We're fans of webrtc-rs, but interop considerations pretty much mean that building on top of libwebrtc is necessary for our client libraries for now.

`daily-core` is signaling, the (always evolving) low-level trickery needed to scale calls to 10,000+ participants, state management, and an opinionated internal API that lets us efficiently maintain public-facing API features like track management, and device selection.

mwcampbell · on April 11, 2022

Have you considered releasing your Rust bindings for libwebrtc separately, either as open source or as another commercial product? I could have really used that for a desktop application I started developing a few months ago. In the absence of such bindings, I went with Electron instead, reluctantly. And no, I don't think your high-level API would be a good fit; what I'm doing with WebRTC is too custom.

Edit: Also, webrtc-rs doesn't work for me either; AFAIK, it doesn't yet have enough of the media stack, including hard stuff like echo cancellation.

Sean-Der · on April 11, 2022

You should help out with the gaps in the media stack! That is the only way it will get better :) I don't believe echo cancellation is a hard problem either. I don't know the specific details, but I have heard this argument so many times.

People told me that unless you were a developer at a big company you can't build DTLS, SCTP and RTP Congestion Control either. Maybe the community implementations aren't as good yet, but I think it is a tortoise vs hare.

regexident · on April 12, 2022

> You should help out with the gaps in the media stack! That is the only way

As it happens I am the author of the audio-buffer and constraint-algorithm implementations in webrtc-rs/media: https://github.com/webrtc-rs/media/commits?author=regexident

So even though we are not using webrtc-rs in Daily today, we are (or at least I am) contributing to it, in hopes of it becoming a feasible option at some point.

yolo3000 · on April 11, 2022

Are there use cases for calls with so many participants?

vr000m · on April 11, 2022

One thing to consider is if you would have One API and a few knobs to control the experience and not have to worry about the underlying protocol-, reliability-, latency- aspects to build that experience. (particularly not worry about the shenanigans around tuning RTMP, RTP, HLS, or webrtc)

There are some use-cases in every industry. * Finance/Company: earnings calls as mentioned before, all-hands meetings at companies (with several people queuing for questions and answers) * Live Events (music or talkshows) * Tutoring or education in general. * Healthcare and education -- Surgeries which are broadcast to several schools and have active collaboration from some doctors. The large-scale interaction can begin much earlier before the surgery.

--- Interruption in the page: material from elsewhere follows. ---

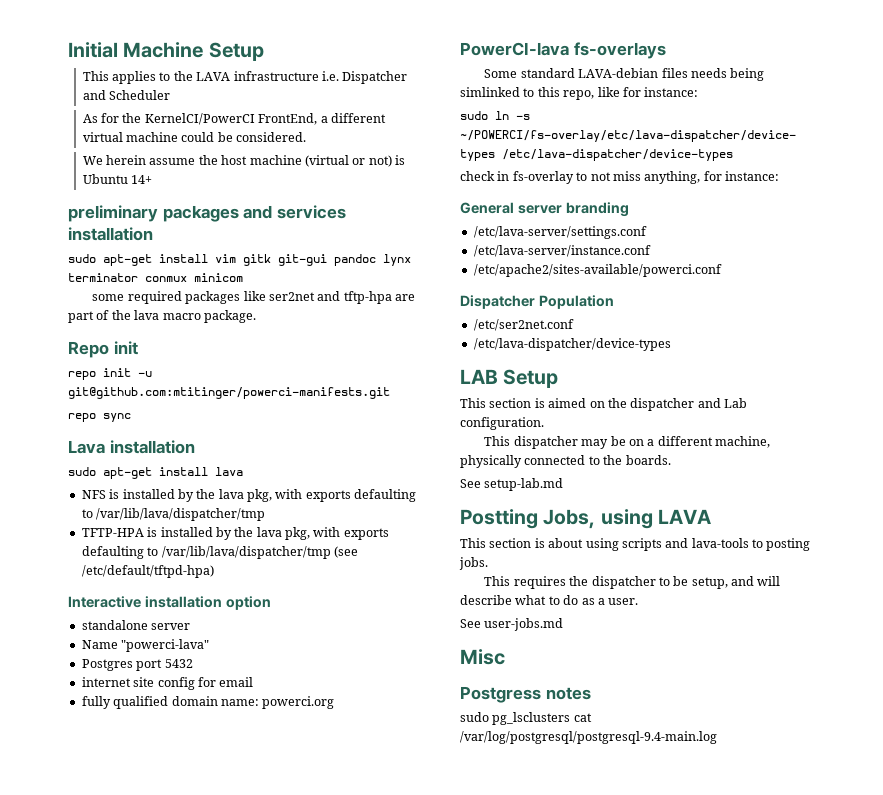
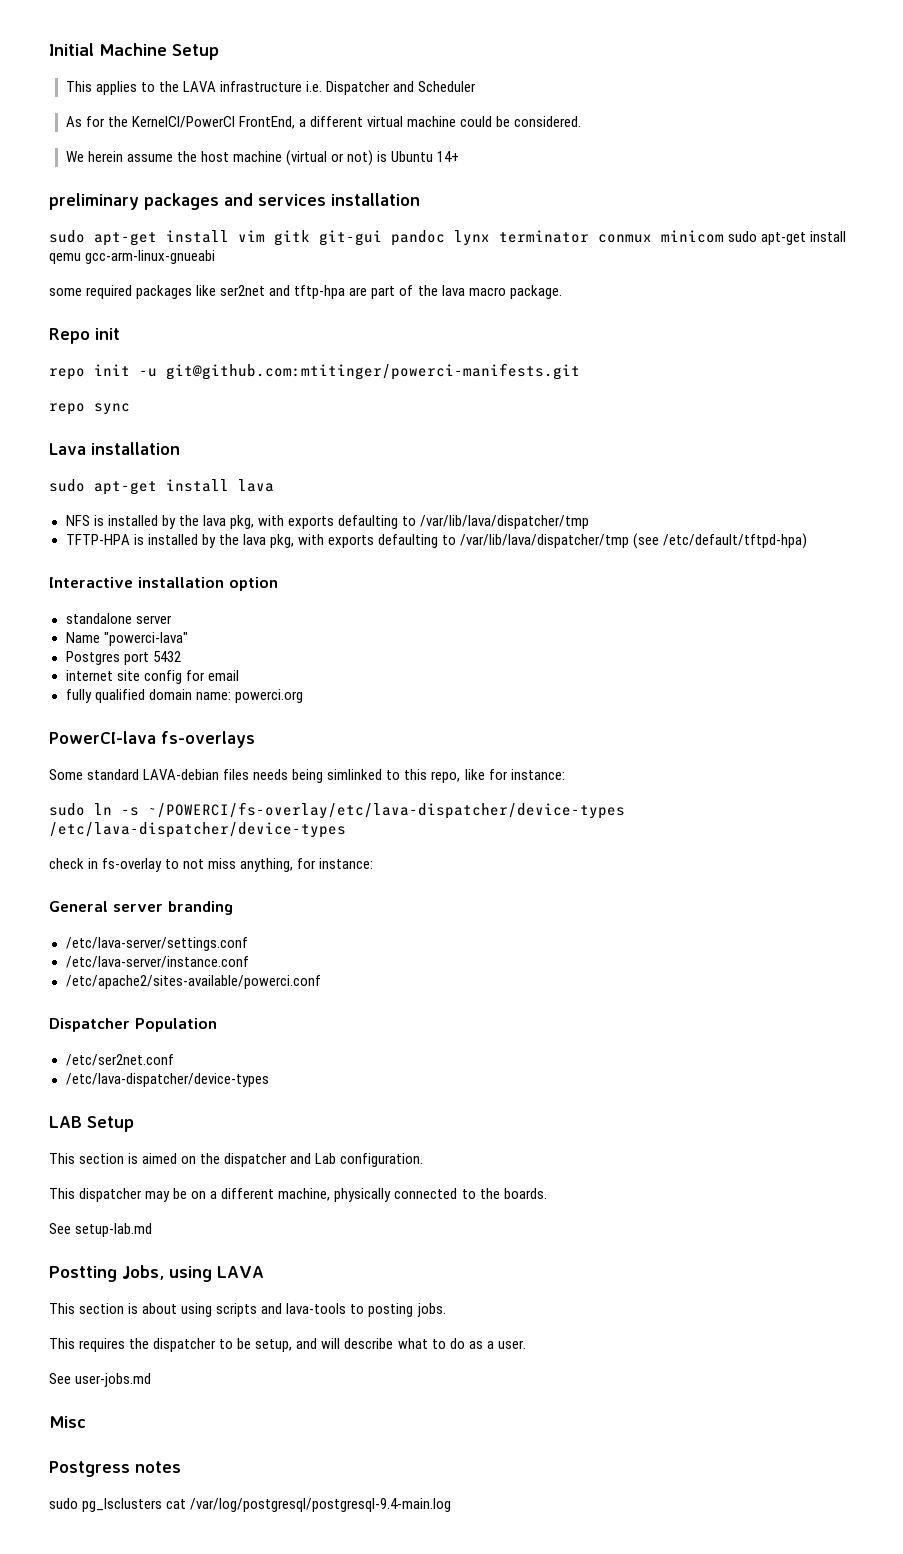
(243, 277) none -> [728,231,847,245] [49,250,216,264] sudo apt-get install qemu gcc-arm-linux-gnueabi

VWWHFSfQ · on April 11, 2022

People have started turning to webrtc for broadcast streaming (1->many) instead of hls/dash because of the lower glass-to-glass latency. But it has scalability problems which makes it enormously expensive comparatively. There are low-latency variants of HLS and DASH emerging now though

dgunay · on April 11, 2022

WebRTC is some of the lowest latency streaming you can get, so I would imagine any realtime event with a large broadcasting audience would benefit. Interactive/2-way though, that's another story.

tebbers · on April 11, 2022

Company earnings calls with analysts? Livestreams?

regexident · on April 12, 2022

> Have you evaluated webrtc-rs yet?

Vincent here, fellow dev at Daily, working on daily-core and Daily for iOS. :)

We did evaluate webrtc-rs, but we found that it simply isn't yet were it would need to be in order to be a realistic replacement for libwebrtc.a today. As a matter of fact I am a member of the webrtc-rs org (https://github.com/orgs/webrtc-rs/people), having contributed the audio-buffer and constraint-algorithm implementations so far (https://news.ycombinator.com/item?id=31000261).

I personally have high hopes for being able to make the jump at some point. Just alone being able to toss the monstrous `build.rs` that currently ties ninja/gn (libwebrtc), cmake (libmediasoupclient), clang (our own bridging code) and bindgen (for header imports) together and makes things work across multiple platforms would almost be worth it for me. With Rust implementations of mediasoupclient and webrtc none of this hassle would be necessary. In pure Rust stuff just works.